Voltou à moda o velho “faça você mesmo” ou bricolagem. A ideia de que às vezes é melhor trabalhar com a mão na massa, engajando os cidadãos, se tornou uma metáfora para práticas pedagógicas, ações políticas, retórica empreendedora. Mas poucos usam, no Brasil, o termo que melhor representa essa potência criativa de que as pessoas são capazes: gambiarra. Palavra menos nobre, gambiarra existe, no Brasil e em outros países de língua portuguesa, quase sempre como um termo popular, dialetal ou depreciativo. Porque é um faça-você-mesmo rebelde que recombina peças já existentes, no interior de regras dadas, para inventar novas funções e afirmar novas regras. Escolhi cinco livros que mostram as gambiarras em ação, entre eles, A invenção do cotidiano: Artes de fazer, de Michel de Certeau. Nesse livro, o historiador e teólogo francês apresenta um estudo analítico e um elogio político da criatividade do “cidadão comum”. Ao traçar uma distinção entre estratégias (as regras do jogo formuladas pelos que têm o poder de estabelecer regras) e táticas (os gestos, ações, invenções dos subjugados, que tentam lidar com as regras, mas também achar um jeitinho de driblá-las), Certeau revela as gambiarras que fazem com que o cotidiano se invente e reinvente.
(Adaptado de Yurij Castelfranchi, Livros para imaginar, apreciar e fazer gambiarras. Disponível em https://www.nexojornal.com.br/estante/favoritos/2019/5-livros-para-imaginar-apre ciar-e-fazer-gambiarras. Acessado em 10/08/2019.)

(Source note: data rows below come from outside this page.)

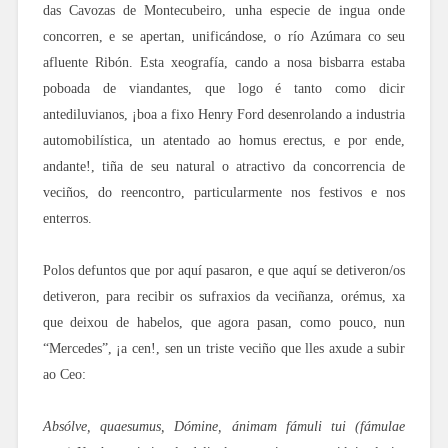
das Cavozas de Montecubeiro, unha especie de ingua onde
concorren, e se apertan, unificándose, o río Azúmara co seu
afluente Ribón. Esta xeografía, cando a nosa bisbarra estaba
poboada de viandantes, que logo é tanto como dicir
antediluvianos, ¡boa a fixo Henry Ford desenrolando a industria
automobilística, un atentado ao homus erectus, e por ende,
andante!, tiña de seu natural o atractivo da concorrencia de
veciños, do reencontro, particularmente nos festivos e nos
enterros.
Polos defuntos que por aquí pasaron, e que aquí se detiveron/os
detiveron, para recibir os sufraxios da veciñanza, orémus, xa
que deixou de habelos, que agora pasan, como pouco, nun
“Mercedes”, ¡a cen!, sen un triste veciño que lles axude a subir
ao Ceo:
Absólve, quaesumus, Dómine, ánimam fámuli tui (fámulae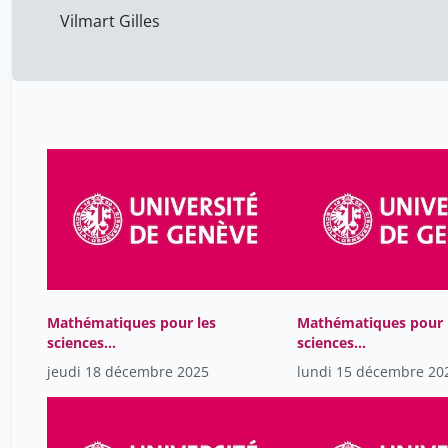
Vilmart Gilles
Mathématiques pour les
Mathématiques pour 
sciences
sciences
computationnelles
computationnelles
jeudi 18 décembre 2025
lundi 15 décembre 20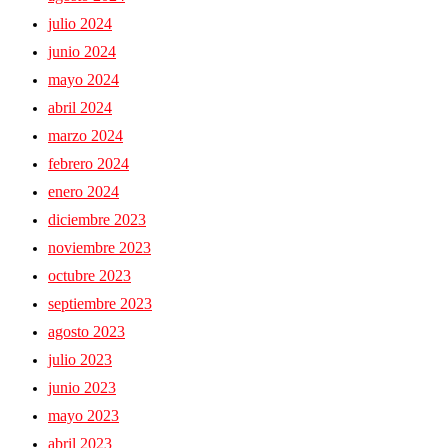
julio 2024
junio 2024
mayo 2024
abril 2024
marzo 2024
febrero 2024
enero 2024
diciembre 2023
noviembre 2023
octubre 2023
septiembre 2023
agosto 2023
julio 2023
junio 2023
mayo 2023
abril 2023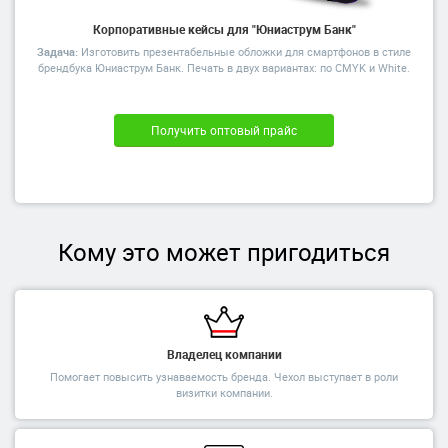
Корпоративные кейсы для "Юниаструм Банк"
Задача:
Изготовить презентабельные обложки для смартфонов в стиле
брендбука Юниаструм Банк. Печать в двух вариантах: по CMYK и White.
Получить оптовый прайс
Кому это может пригодиться
Владелец компании
Помогает повысить узнаваемость бренда. Чехол выступает в роли
визитки компании.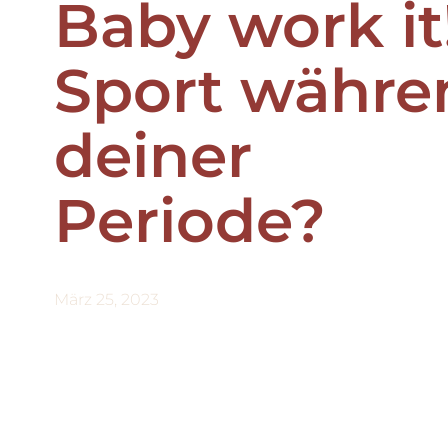
Baby work it!
Sport währe
deiner
Periode?
März 25, 2023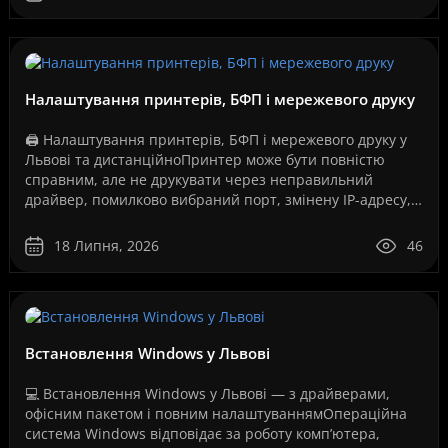
Налаштування принтерів, БФП і мережевого друку
🖨️ Налаштування принтерів, БФП і мережевого друку у
Львові та дистанційноПринтер може бути повністю
справним, але не друкувати через неправильний
драйвер, помилково вибраний порт, змінену IP-адресу,
збій служби друку, проблеми з USB-з’єднанням, Wi-Fi..
18 Липня, 2026
46
Встановлення Windows у Львові
💻 Встановлення Windows у Львові — з драйверами,
офісним пакетом і повним налаштуваннямОпераційна
система Windows відповідає за роботу комп’ютера,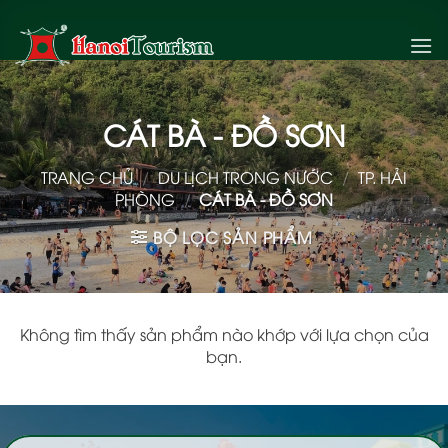
Bỏ
qua
nội
dung
CÁT BÀ - ĐỒ SƠN
TRANG CHỦ
/
DU LỊCH TRONG NƯỚC
/
TP. HẢI
PHÒNG
/
CÁT BÀ - ĐỒ SƠN
BỘ LỌC SẢN PHẨM
Không tìm thấy sản phẩm nào khớp với lựa chọn của
bạn.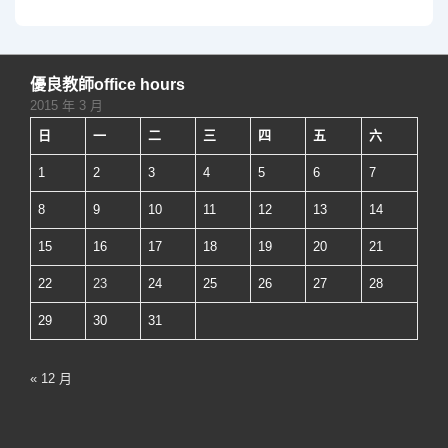
覽
優良教師office hours
2015 年 3 月
日
一
二
三
四
五
六
1
2
3
4
5
6
7
8
9
10
11
12
13
14
15
16
17
18
19
20
21
22
23
24
25
26
27
28
29
30
31
« 12 月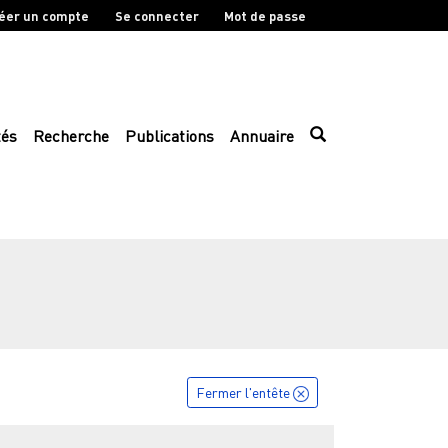
éer un compte
Se connecter
Mot de passe
tés
Recherche
Publications
Annuaire
Fermer l'entête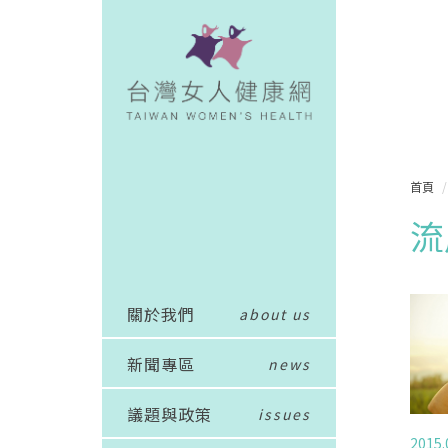
首頁
流
關於我們
about us
新聞專區
news
議題與政策
issues
2015.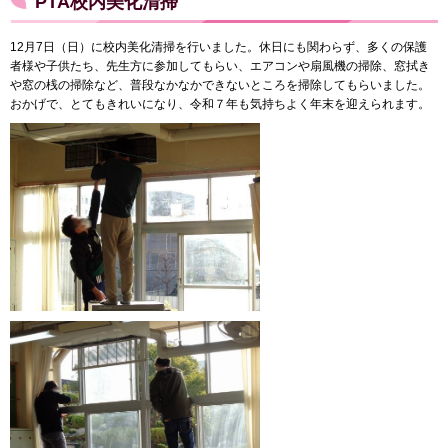
PTA校内美化清掃
12月7日（日）に校内美化清掃を行いました。休日にも関わらず、多くの保護
者様や子供たち、先生方に参加してもらい、エアコンや扇風機の掃除、窓拭き
や窓の桟の掃除など、普段なかなかできないところを掃除してもらいました。
おかげで、とてもきれいになり、令和７年も気持ちよく年末を迎えられます。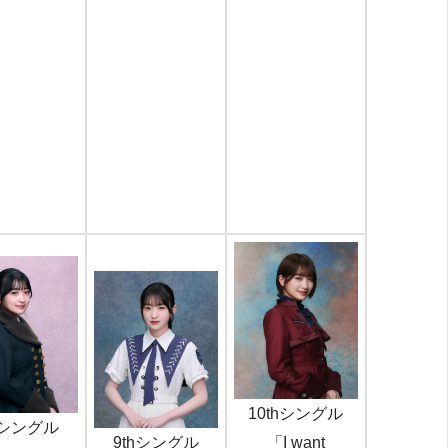
10thシングル
hシングル
9thシングル
「I want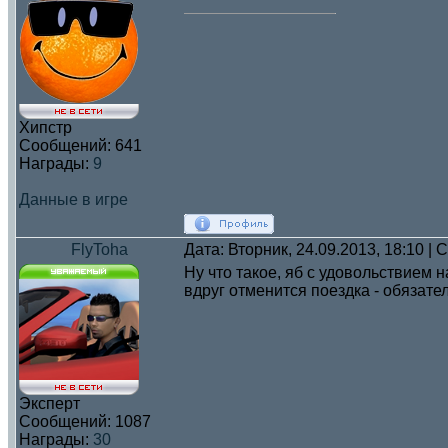
Хипстр
Сообщений:
641
Награды:
9
Данные в игре
FlyToha
Дата: Вторник, 24.09.2013, 18:10 |
Ну что такое, яб с удовольствием н
вдруг отменится поездка - обязате
Эксперт
Сообщений:
1087
Награды:
30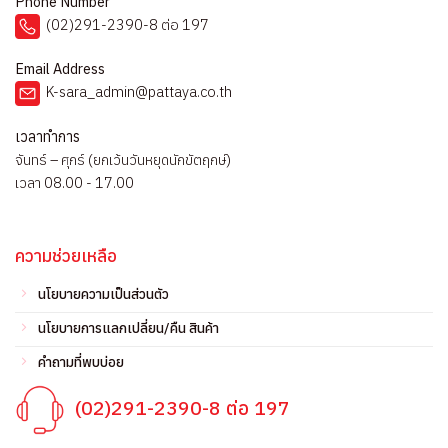
Phone Number
(02)291-2390-8 ต่อ 197
Email Address
K-sara_admin@pattaya.co.th
เวลาทำการ
จันทร์ – ศุกร์ (ยกเว้นวันหยุดนักขัตฤกษ์)
เวลา 08.00 - 17.00
ความช่วยเหลือ
นโยบายความเป็นส่วนตัว
นโยบายการแลกเปลี่ยน/คืน สินค้า
คำถามที่พบบ่อย
(02)291-2390-8 ต่อ 197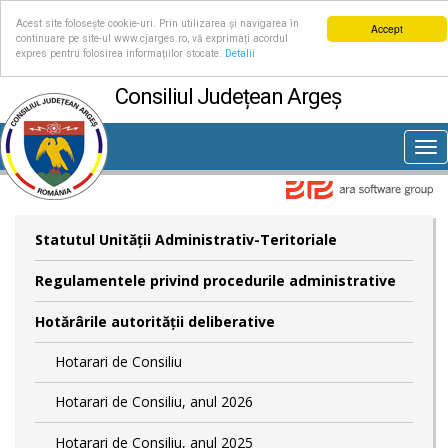
Acest site folosește cookie-uri. Prin utilizarea și navigarea în
Accept
continuare pe site-ul www.cjarges.ro, vă exprimați acordul
expres pentru folosirea informațiilor stocate.
Detalii
Consiliul Județean Argeș
Tog
nav
Statutul Unităţii Administrativ-Teritoriale
Regulamentele privind procedurile administrative
Hotărârile autorităţii deliberative
Hotarari de Consiliu
Hotarari de Consiliu, anul 2026
Hotarari de Consiliu, anul 2025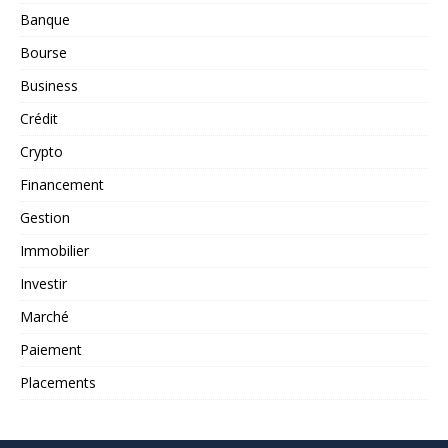
Banque
Bourse
Business
Crédit
Crypto
Financement
Gestion
Immobilier
Investir
Marché
Paiement
Placements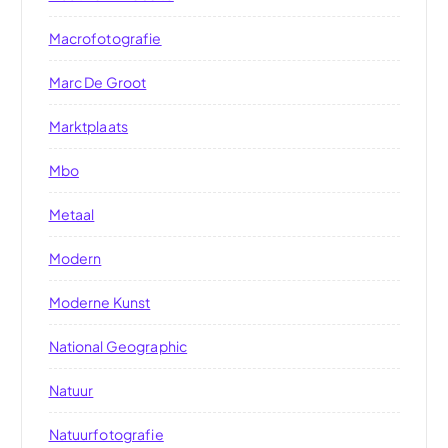
Macrofotografie
Marc De Groot
Marktplaats
Mbo
Metaal
Modern
Moderne Kunst
National Geographic
Natuur
Natuurfotografie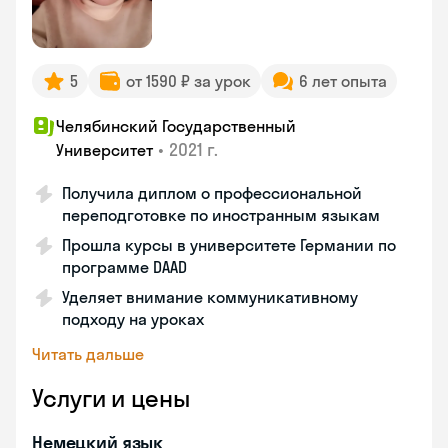
5
от 1590 ₽ за урок
6 лет опыта
Челябинский Государственный
•
2021 г.
Университет
Получила диплом о профессиональной
переподготовке по иностранным языкам
Прошла курсы в университете Германии по
программе DAAD
Уделяет внимание коммуникативному
подходу на уроках
Читать дальше
Услуги и цены
Немецкий язык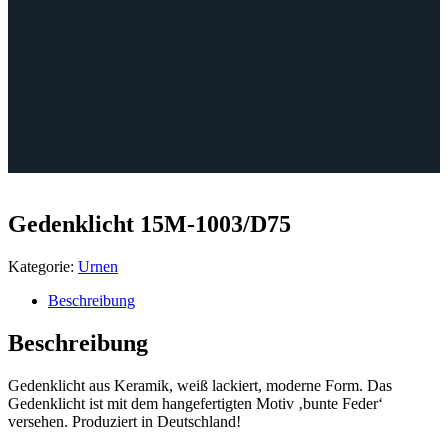
Gedenklicht 15M-1003/D75
Kategorie:
Urnen
Beschreibung
Beschreibung
Gedenklicht aus Keramik, weiß lackiert, moderne Form. Das
Gedenklicht ist mit dem hangefertigten Motiv ‚bunte Feder‘
versehen. Produziert in Deutschland!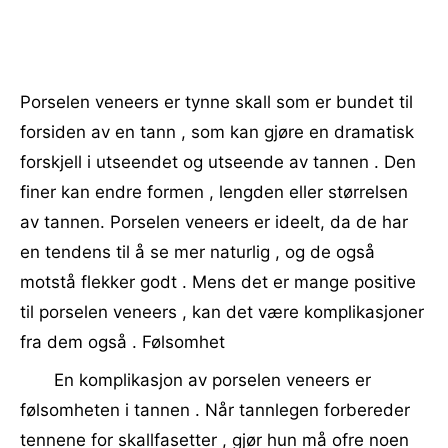
Porselen veneers er tynne skall som er bundet til
forsiden av en tann , som kan gjøre en dramatisk
forskjell i utseendet og utseende av tannen . Den
finer kan endre formen , lengden eller størrelsen
av tannen. Porselen veneers er ideelt, da de har
en tendens til å se mer naturlig , og de ​​også
motstå flekker godt . Mens det er mange positive
til porselen veneers , kan det være komplikasjoner
fra dem også . Følsomhet
En komplikasjon av porselen veneers er
følsomheten i tannen . Når tannlegen forbereder
tennene for skallfasetter , gjør hun må ofre noen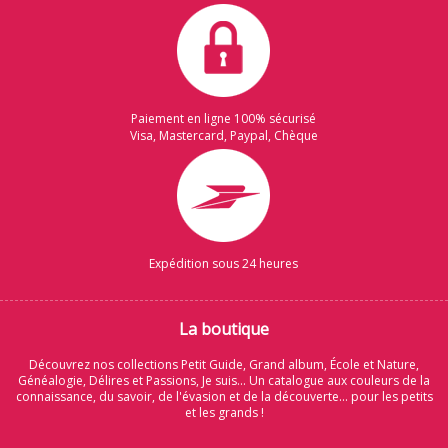
Paiement en ligne 100% sécurisé
Visa, Mastercard, Paypal, Chèque
Expédition sous 24 heures
La boutique
Découvrez nos collections Petit Guide, Grand album, École et Nature,
Généalogie, Délires et Passions, Je suis... Un catalogue aux couleurs de la
connaissance, du savoir, de l'évasion et de la découverte... pour les petits
et les grands !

a) Explique por que a gambiarra é, ao mesmo tempo, indisciplinada e criativa.
b) Segundo Castelfranchi, como Michel de Certeau associa a ideia de gambiarra às ações políticas do cidadão comum? Responda com base em dois exemplos citados no texto.
a) Segundo o texto, a gambiarra é indisciplinada por ser um “faça-você-mesmo” rebelde, em que a pessoa parte de peças já existentes e as combina de uma nova maneira, rompendo as regras dadas para criar novas funções e, com isso, “afirmar novas regras”. Esse ato de rebeldia envolve também o exercício de criatividade, já que exige a criação de combinações novas a partir de elementos já dados.
b) Segundo Castelfranchi, Michel de Certeau promove um “elogio político” da criatividade do cidadão. Para isso, vale-se da distinção entre “estratégias” e “táticas”. Para ele, “estratégias” são as regras políticas estabelecidas por aqueles que exercem o poder; já as “táticas” são “gestos”, “ações” e “invenções” dos subjugados que, no ato mesmo de lidar com as regras, procuram evitá-las ou subvertê-las. Nesse sentido, as gambiarras na política seriam “táticas” com que os subjugados enfrentam as “estratégias”, reinventando seu cotidiano.